Yeah, I know I keep harping on the little guys, but seriously, what the Hell does anyone find funny about these things? And before you say anything, I know they're meant for kids to enjoy, but you know what, so is every great animated movie that doesn't employ this shit. "For Kids" doesn't have to mean dumbed  down to a level that makes the word "juvenile" synonymous with "too stupid to know better". But oh, they talk in funny nonsense speak and fart a lot. Dear God. Maybe I'm just spoiled having grown up in the Disney Renaissance and the era when Don Bluth actually cared about the quality of his movies, a brief sweet spot in the 80's and 90's after the cheap, quick, and dirty Hanna Barbara standard, but before the hollow corporatization of entertainment completely subsumed all creative enterprise. My theater was filled with uproarious laughter at everything these little fuckers did, so much so that they even applauded at the end, and call me an elitist if you want but that just shouldn't be. Its as if in their secret gobblety gook dialogue they have found the secret language of pandering, distilling the essence of unearned comedic admiration, but its all just Greek to me.


That's not to say that there aren't good things about the movie. As always, Groo hits that line between funny and heartwarming even if he is weirdly ignoring his children. His rambling bi-polar delivery is oddly charming and he's interesting enough as a character that even given all of this franchise's flaws, I wouldn't mind seeing him continue to pop up in movies, as long as they tone down some of the other elements of his world. And when I say the girls fade into the background, its only in relation to what I would otherwise want in this story. There is still a significant subplot involving one of them at least, and its good as far as it goes, though its ultimately given short shrift once the action leads to the inevitable wacky action climax. The villain is also kinda fun, or at least the set up for him is funny, though the follow through leaves something to be desired. There's a good movie in here somewhere; it just gets lost in all the scatter shot gags and mayhem.


There's an old Patton Oswalt bit about the problem of working as a punch up writer on CG animated movies, about how they are often so tightly written and almost completed from a technical standpoint by the time the new writers get to it, that there's very little anyone can add save the occasional off screen bit of non-sequitur dialogue.
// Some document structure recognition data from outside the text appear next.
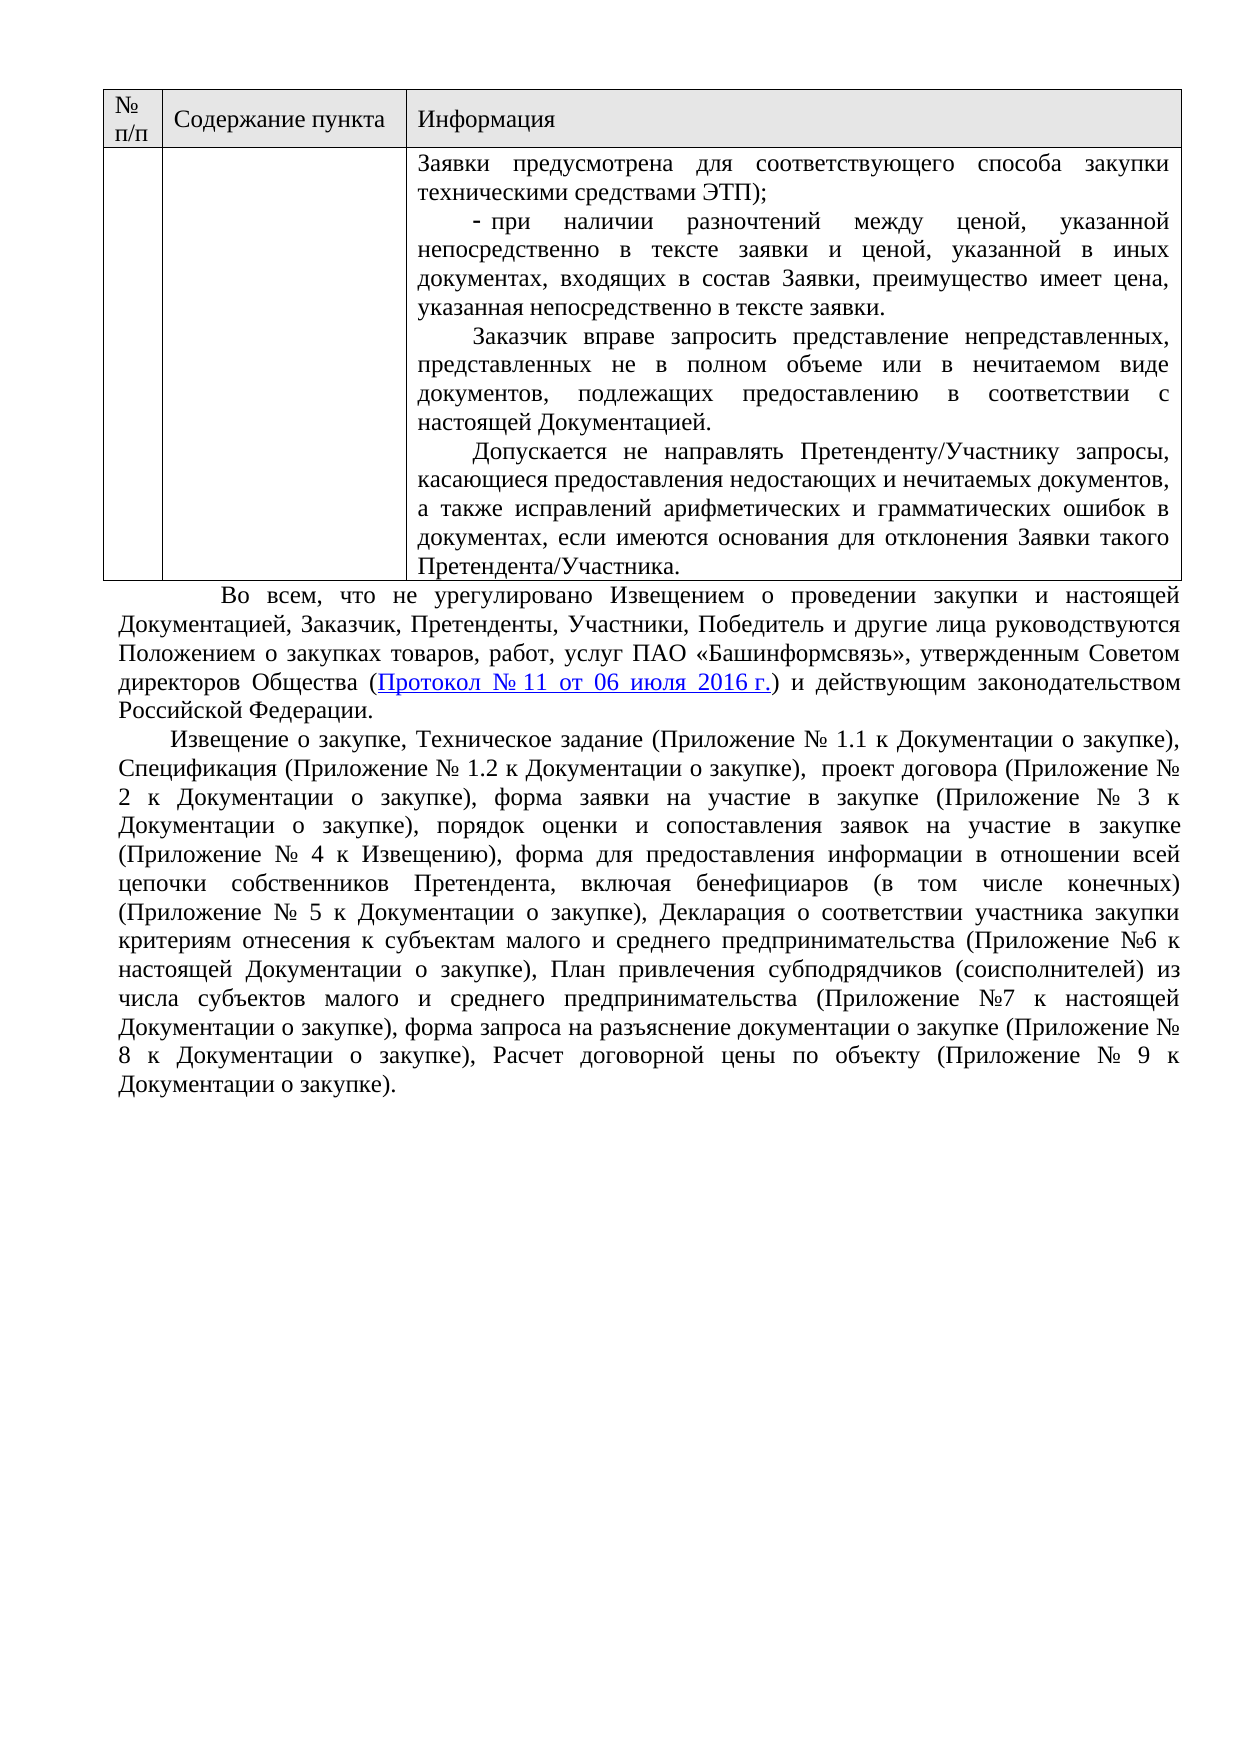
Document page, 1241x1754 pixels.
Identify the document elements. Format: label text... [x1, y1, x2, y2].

text Во всем, что не урегулировано Извещением о проведении закупки и настоящей Документацией, Заказчик, Претенденты, Участники, Победитель и другие лица руководствуются Положением о закупках товаров, работ, услуг ПАО «Башинформсвязь», утвержденным Советом директоров Общества (Протокол № 11 от 06 июля 2016 г.) и действующим законодательством Российской Федерации. [118, 581, 1181, 724]
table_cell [407, 148, 1181, 579]
text Извещение о закупке, Техническое задание (Приложение № 1.1 к Документации о закупке), Спецификация (Приложение № 1.2 к Документации о закупке), проект договора (Приложение № 2 к Документации о закупке), форма заявки на участие в закупке (Приложение № 3 к Документации о закупке), порядок оценки и сопоставления заявок на участие в закупке (Приложение № 4 к Извещению), форма для предоставления информации в отношении всей цепочки собственников Претендента, включая бенефициаров (в том числе конечных) (Приложение № 5 к Документации о закупке), Декларация о соответствии участника закупки критериям отнесения к субъектам малого и среднего предпринимательства (Приложение №6 к настоящей Документации о закупке), План привлечения субподрядчиков (соисполнителей) из числа субъектов малого и среднего предпринимательства (Приложение №7 к настоящей Документации о закупке), форма запроса на разъяснение документации о закупке (Приложение № 8 к Документации о закупке), Расчет договорной цены по объекту (Приложение № 9 к Документации о закупке). [118, 724, 1181, 1098]
table_cell [104, 148, 162, 579]
table_header № п/п [104, 90, 162, 147]
table_header Содержание пункта [163, 90, 406, 147]
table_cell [163, 148, 406, 579]
table_header Информация [407, 90, 1181, 147]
Despicable Me 2 feels like the opposite of this, like the producers had a movie that maybe was more streamlined, and then just opened the floodgates for anyone to pitch their own jokes after the fact, regardless of whether they fit with anything or enhanced the story. Its a kitchen sink movie, throwing everything against the wall to see what sticks, and the few things that do kept me from the urge I often felt to walk out. Your enjoyment will ultimately depend on how much you can tolerate the sink being thrown at your face to get to the few relatively smaller bright spots. Which is to say, it will depend entirely on how much you can stand those godawful yellow things for an hour and a half to enjoy the good stuff in between.

Like it, don't like it, I don't care at this point. Just don't clap in the theater at the end of the movie. Its a stupid trend and it really needs to stop. Seriously, even if you like a movie, the people who made it aren't fucking there to accept your applause. Think for a second about the stupid shit you do, people.